Data to use:

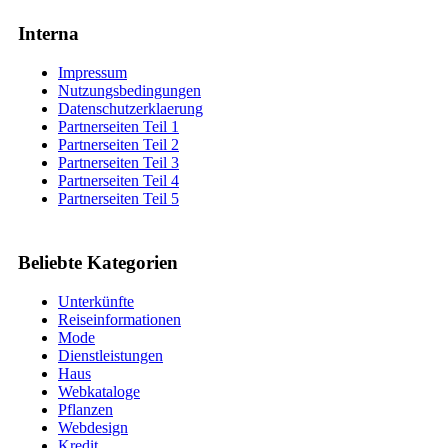
Interna
Impressum
Nutzungsbedingungen
Datenschutzerklaerung
Partnerseiten Teil 1
Partnerseiten Teil 2
Partnerseiten Teil 3
Partnerseiten Teil 4
Partnerseiten Teil 5
Beliebte Kategorien
Unterkünfte
Reiseinformationen
Mode
Dienstleistungen
Haus
Webkataloge
Pflanzen
Webdesign
Kredit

What you are asked to do: Output each line of the records exactly. Any picture is skipped.

Solution for this exercise:
Interna
Impressum
Nutzungsbedingungen
Datenschutzerklaerung
Partnerseiten Teil 1
Partnerseiten Teil 2
Partnerseiten Teil 3
Partnerseiten Teil 4
Partnerseiten Teil 5
Beliebte Kategorien
Unterkünfte
Reiseinformationen
Mode
Dienstleistungen
Haus
Webkataloge
Pflanzen
Webdesign
Kredit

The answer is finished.